**What you need to do:**
1. From the post on negotiating with terrorists, return the passage from "Will this work?" to "enforced absence ....", word for word.
2. Answer these from the post on negotiating with terrorists:
(a) On what date was it sent?
(b) Which two people does the writer say they studied on game theory and deterrence?
(c) Which argument does the writer call the most dangerous and most dangerously wrong?
3. List every group the post on negotiating with terrorists names to show what past cases teach.

[Supplied passage Boundary: Start]

Will this work?

Daniel Davies dsquared at al-islam.com
Wed Oct 24 05:07:07 PDT 2001


</FONT> Sorry to inflict this on you, but I've been bottling this sort of thing up during enforced absence ....

Below are a few comments on Carrol's central question – will this work -. There are elements of bum-talking to it, but I think I'm still bringing the exponential moving average down rather than up. My credentials in military strategy are fairly shaky and amateur, but I've done hard time with Schelling and von Neumann on game theory and deterrence, so I think I'm on solid ground there. My general political stance remains the same; I'm in favour of more meat in the pies, more booze in the beer and fewer hours in the day, and against more or less everything else.

There are an awful lot of really bad arguments and a fair few really badly misused good arguments going round on this subject. The most dangerous, and the most dangerously wrong one is that "you can't negotiate with terrorists". I don't know where anyone gets this idea from. The examples of the Kenyan Mau-Mau, the ANC, the IRA (1916 and 1970s incarnations), the Stern gang, ETA and indeed the founding fathers of the USA teach us two things:

1) You always end up negotiating with terrorists. 2) Nine times out of ten, the terrorists have at least a kernel of legitimacy to their demands, and usually much more.

I'm using "terrorist" in the sense of a guerilla movement with popular support in a civilian population, other than those whose action is largely aimed at an occupying army. I think it's terribly important to have a definition which doesn't smuggle in a load of value judgements which don't help rational analysis of the issue.

[Supplied passage Boundary: End]
[Information given Boundary: Start]

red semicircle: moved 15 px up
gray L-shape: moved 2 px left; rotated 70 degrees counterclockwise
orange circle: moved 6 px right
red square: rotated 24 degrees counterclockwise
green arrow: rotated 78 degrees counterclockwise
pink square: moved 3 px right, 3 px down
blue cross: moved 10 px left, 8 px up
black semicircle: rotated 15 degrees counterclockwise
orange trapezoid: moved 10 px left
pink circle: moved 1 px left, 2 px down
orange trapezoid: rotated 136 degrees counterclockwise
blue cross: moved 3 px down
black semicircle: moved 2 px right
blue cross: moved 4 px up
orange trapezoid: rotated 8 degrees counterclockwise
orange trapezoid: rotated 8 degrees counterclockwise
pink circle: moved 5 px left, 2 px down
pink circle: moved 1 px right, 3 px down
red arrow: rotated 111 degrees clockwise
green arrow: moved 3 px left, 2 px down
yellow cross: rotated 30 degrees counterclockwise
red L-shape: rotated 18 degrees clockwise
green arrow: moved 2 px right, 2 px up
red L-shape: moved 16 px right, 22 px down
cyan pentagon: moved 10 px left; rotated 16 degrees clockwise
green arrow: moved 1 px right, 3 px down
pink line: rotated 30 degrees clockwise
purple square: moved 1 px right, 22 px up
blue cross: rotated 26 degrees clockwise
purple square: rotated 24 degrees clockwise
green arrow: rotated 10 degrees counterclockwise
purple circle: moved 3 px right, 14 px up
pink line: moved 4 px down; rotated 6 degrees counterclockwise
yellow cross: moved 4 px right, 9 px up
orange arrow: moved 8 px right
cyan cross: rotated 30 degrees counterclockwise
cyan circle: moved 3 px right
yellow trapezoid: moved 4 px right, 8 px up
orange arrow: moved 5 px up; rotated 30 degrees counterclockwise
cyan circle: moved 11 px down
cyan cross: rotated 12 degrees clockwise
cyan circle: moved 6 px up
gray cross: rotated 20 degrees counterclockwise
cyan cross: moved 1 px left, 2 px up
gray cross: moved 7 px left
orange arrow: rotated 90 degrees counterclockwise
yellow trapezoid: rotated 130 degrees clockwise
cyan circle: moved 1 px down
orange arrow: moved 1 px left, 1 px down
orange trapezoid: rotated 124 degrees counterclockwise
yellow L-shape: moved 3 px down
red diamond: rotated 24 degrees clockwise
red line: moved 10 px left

[Information given Boundary: End]

**Responses in order:**
1.
Will this work?

Daniel Davies dsquared at al-islam.com
Wed Oct 24 05:07:07 PDT 2001


</FONT> Sorry to inflict this on you, but I've been bottling this sort of thing up during enforced absence ....

2.
(a) Wednesday, October 24, 2001
(b) Schelling and von Neumann
(c) That "you can't negotiate with terrorists"

3.
- The Kenyan Mau-Mau
- The ANC
- The IRA (1916 and 1970s incarnations)
- The Stern gang
- ETA
- The founding fathers of the USA